€500k bill to fix damage to water services

The Mayo County Council was left with a €500,000 bill for repair works to water and sewerage systems in the county following the severe weather over the Christmas period. The extent of the work the council had to do in emergency repairs and the costs involved was revealed at a Water Supply and Sewerage SPC this week, by Conrad Harley, acting senior engineer with Mayo County Council.

Mr Healy told the meeting that Mayo County Council on average produces 60 million litres of water a day, with 30 million litres coming from Lough Mask each day. That water supplies 33,000 private households and 10,000 non domestic customers in the county. At the coldest point during the cold snap the temperature dropped to -16 degrees causing a very deep frost, and on December 27. We witnessed a 26 degree swing in temperatures which saw a number of problems arise, the most dramatic of them occurring in Achill where consumption levels jumped by 150 per cent.

Mr Healy explained the council had to deal with 30 major bursts on the public network, repairs to 600 water control units, and more than 1,000 leaks around the county. The biggest burst the council had to fix occurred on January 27 at around 6am in Partry on a pipe from the Lough Mask line which was feeding into the main arterial line into Castlebar, and in the six hours it took to fix it and get it under control seven million litres of water was lost.

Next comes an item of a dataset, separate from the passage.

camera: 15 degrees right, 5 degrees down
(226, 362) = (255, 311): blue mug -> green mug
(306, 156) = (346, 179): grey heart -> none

Mr Healy told the meeting that by January 1 the council had all of the problems around the county well under control, however he said it would be another four to six weeks before the water supply levels would be back to where they were before the severe weather. Mr Healy told the meeting the council had submitted a claim to the Department of Environment for the €500,000 it had to spend and was waiting to hear from the department.